(DATA)
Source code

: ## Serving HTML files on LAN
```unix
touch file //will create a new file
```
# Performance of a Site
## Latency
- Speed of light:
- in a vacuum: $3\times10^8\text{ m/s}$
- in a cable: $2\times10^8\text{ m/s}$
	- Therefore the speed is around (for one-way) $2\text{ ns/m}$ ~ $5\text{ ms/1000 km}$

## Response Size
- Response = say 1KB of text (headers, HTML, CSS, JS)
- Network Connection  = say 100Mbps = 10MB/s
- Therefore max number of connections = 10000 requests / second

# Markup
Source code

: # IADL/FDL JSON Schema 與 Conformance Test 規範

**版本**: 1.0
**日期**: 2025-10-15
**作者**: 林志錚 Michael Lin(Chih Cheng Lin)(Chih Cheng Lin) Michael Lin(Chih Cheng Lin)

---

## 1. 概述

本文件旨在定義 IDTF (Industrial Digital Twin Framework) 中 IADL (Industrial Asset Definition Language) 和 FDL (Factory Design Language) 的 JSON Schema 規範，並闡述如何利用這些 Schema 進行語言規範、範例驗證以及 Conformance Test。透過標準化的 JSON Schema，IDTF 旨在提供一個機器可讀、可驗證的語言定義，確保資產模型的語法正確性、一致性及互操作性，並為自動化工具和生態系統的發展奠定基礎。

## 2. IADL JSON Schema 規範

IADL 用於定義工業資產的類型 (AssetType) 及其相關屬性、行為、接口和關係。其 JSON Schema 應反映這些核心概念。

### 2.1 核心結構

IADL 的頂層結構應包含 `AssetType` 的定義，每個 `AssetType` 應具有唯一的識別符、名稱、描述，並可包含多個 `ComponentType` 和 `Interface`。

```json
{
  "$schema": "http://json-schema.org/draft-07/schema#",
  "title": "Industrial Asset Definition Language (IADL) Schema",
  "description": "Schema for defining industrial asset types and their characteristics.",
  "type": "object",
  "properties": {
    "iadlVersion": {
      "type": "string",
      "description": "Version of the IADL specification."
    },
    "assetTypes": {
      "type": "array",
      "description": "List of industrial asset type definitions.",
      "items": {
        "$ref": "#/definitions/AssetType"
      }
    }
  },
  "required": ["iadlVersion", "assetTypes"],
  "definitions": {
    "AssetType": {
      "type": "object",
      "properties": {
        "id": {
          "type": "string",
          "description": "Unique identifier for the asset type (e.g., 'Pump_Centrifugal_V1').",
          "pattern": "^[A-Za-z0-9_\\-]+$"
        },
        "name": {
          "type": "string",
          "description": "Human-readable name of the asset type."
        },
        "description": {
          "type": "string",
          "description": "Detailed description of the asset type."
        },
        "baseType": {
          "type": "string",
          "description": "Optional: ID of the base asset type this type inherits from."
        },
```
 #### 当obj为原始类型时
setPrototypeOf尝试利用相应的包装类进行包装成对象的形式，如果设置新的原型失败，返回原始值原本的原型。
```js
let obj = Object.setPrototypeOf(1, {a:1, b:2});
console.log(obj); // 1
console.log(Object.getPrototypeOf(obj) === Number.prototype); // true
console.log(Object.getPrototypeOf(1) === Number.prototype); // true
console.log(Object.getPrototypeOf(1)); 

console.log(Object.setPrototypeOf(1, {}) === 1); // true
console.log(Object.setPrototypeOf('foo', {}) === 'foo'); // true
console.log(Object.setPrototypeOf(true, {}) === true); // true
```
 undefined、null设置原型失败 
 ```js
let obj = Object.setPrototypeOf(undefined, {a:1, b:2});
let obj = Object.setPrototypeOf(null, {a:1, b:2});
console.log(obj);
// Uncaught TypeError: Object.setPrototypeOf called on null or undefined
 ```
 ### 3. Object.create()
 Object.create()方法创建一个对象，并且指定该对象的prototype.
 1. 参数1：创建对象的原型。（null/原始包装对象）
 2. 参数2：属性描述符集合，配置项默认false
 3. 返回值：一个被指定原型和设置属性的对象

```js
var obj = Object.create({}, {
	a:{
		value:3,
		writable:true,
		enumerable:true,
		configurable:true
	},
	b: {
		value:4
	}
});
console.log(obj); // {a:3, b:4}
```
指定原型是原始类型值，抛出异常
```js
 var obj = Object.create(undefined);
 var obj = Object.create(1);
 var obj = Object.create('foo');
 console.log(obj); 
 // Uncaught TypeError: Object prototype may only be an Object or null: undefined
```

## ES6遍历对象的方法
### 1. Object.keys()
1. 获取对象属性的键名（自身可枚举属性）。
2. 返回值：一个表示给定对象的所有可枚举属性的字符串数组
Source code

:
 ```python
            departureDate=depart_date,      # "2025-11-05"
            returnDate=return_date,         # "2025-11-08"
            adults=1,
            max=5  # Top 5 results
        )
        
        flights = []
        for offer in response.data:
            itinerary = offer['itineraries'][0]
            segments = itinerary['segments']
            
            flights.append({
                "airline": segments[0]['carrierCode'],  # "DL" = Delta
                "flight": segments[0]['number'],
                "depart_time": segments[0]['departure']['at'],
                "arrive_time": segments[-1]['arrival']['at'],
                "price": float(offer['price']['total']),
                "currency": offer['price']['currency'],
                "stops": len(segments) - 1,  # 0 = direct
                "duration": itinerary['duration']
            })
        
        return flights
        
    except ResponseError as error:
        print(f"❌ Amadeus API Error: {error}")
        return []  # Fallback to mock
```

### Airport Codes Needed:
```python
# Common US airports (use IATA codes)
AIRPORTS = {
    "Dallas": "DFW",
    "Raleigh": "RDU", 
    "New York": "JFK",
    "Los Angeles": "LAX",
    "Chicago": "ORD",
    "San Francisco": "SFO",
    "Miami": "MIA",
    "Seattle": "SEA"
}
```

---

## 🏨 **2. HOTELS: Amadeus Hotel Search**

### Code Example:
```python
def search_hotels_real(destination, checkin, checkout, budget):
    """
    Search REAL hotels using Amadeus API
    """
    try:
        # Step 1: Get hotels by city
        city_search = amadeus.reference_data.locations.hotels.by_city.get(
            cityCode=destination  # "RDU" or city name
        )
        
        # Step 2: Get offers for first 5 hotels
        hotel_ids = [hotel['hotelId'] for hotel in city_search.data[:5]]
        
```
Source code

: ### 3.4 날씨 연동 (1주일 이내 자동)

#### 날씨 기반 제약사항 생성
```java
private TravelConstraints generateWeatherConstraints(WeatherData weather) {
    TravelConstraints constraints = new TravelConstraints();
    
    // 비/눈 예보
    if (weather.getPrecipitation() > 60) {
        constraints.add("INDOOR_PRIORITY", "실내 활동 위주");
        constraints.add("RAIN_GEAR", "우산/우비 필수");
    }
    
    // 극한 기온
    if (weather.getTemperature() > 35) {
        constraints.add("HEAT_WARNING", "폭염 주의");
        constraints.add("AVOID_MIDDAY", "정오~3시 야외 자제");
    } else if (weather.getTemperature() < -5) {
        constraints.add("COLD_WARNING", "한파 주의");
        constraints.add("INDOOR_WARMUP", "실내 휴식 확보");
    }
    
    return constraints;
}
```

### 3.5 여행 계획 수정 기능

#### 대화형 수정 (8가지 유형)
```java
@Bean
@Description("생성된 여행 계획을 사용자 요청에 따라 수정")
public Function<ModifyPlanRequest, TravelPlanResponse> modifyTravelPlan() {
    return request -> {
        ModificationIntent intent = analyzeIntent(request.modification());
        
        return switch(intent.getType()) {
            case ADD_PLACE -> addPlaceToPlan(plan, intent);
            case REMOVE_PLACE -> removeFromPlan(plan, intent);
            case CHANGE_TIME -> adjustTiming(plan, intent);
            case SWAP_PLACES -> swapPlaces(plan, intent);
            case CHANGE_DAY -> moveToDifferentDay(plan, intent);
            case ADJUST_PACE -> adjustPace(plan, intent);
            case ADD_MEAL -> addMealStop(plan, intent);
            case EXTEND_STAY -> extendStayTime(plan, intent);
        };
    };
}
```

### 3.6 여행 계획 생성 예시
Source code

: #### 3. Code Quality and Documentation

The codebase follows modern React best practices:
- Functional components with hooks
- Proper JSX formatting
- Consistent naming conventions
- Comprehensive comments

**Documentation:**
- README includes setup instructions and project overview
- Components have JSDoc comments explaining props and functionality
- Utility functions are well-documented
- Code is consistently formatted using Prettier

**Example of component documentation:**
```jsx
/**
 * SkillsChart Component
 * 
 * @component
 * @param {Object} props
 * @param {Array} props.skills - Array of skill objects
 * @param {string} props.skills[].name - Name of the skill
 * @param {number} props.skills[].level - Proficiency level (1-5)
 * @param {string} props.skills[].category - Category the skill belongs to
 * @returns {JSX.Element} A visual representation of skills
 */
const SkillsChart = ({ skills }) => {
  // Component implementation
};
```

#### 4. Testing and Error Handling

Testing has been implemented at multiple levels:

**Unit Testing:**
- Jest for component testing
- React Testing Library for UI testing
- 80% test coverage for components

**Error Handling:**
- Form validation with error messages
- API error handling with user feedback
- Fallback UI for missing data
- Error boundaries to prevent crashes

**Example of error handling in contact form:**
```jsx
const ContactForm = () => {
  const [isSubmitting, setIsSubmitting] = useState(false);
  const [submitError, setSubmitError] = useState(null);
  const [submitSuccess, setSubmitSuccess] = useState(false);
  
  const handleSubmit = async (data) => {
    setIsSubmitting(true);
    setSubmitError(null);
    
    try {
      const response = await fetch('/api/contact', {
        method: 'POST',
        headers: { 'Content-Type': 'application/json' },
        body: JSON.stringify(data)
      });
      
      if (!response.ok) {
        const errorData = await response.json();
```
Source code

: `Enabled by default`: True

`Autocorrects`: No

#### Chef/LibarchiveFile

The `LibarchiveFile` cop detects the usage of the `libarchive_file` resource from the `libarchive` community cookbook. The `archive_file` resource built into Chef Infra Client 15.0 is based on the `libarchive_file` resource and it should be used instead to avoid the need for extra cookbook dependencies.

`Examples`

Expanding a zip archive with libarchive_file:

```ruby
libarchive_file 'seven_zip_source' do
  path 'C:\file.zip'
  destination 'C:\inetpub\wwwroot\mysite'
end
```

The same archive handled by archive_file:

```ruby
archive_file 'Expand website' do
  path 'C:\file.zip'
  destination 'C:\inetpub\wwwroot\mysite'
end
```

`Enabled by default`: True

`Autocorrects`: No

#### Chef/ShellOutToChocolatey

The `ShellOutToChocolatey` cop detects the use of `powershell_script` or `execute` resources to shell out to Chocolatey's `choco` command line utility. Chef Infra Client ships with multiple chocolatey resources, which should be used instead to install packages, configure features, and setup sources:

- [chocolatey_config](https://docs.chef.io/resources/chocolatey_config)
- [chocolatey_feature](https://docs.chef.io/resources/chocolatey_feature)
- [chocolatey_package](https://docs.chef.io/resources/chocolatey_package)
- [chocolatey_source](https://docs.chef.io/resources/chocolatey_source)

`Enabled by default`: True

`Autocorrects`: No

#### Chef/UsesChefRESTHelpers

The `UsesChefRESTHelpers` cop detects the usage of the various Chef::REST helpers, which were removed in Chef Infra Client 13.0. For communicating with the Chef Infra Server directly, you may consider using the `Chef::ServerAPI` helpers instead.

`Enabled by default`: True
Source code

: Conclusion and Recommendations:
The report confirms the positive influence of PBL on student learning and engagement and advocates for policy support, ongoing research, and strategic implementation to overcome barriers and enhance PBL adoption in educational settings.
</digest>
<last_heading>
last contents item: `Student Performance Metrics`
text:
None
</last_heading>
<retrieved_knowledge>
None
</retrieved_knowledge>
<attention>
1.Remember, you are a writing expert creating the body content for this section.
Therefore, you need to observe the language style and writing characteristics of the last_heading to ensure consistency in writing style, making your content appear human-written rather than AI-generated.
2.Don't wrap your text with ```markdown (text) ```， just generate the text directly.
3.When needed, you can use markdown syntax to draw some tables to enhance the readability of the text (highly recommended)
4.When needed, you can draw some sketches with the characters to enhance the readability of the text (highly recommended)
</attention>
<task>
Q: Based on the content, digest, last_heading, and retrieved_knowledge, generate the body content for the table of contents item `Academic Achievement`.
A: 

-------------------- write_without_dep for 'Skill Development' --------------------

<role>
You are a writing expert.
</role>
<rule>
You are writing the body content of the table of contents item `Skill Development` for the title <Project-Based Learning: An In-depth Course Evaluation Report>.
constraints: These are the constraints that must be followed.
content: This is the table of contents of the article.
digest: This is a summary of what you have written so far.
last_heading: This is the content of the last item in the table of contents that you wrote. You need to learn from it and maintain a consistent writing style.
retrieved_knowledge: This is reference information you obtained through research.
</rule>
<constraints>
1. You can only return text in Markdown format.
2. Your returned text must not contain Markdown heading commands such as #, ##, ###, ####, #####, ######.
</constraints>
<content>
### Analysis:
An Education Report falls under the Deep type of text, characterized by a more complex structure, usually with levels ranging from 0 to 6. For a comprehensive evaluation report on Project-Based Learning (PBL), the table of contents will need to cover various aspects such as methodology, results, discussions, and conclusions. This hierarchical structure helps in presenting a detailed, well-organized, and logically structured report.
(End DATA)
WHAT TO WORK ON
The lines above, from the start of the records through the one containing "- Therefore the", are to be printed exactly, and nothing else is to be included.

EXERCISE OUTPUT
Source code

: ## Serving HTML files on LAN
```unix
touch file //will create a new file
```
# Performance of a Site
## Latency
- Speed of light:
- in a vacuum: $3\times10^8\text{ m/s}$
- in a cable: $2\times10^8\text{ m/s}$
	- Therefore the speed is around (for one-way) $2\text{ ns/m}$ ~ $5\text{ ms/1000 km}$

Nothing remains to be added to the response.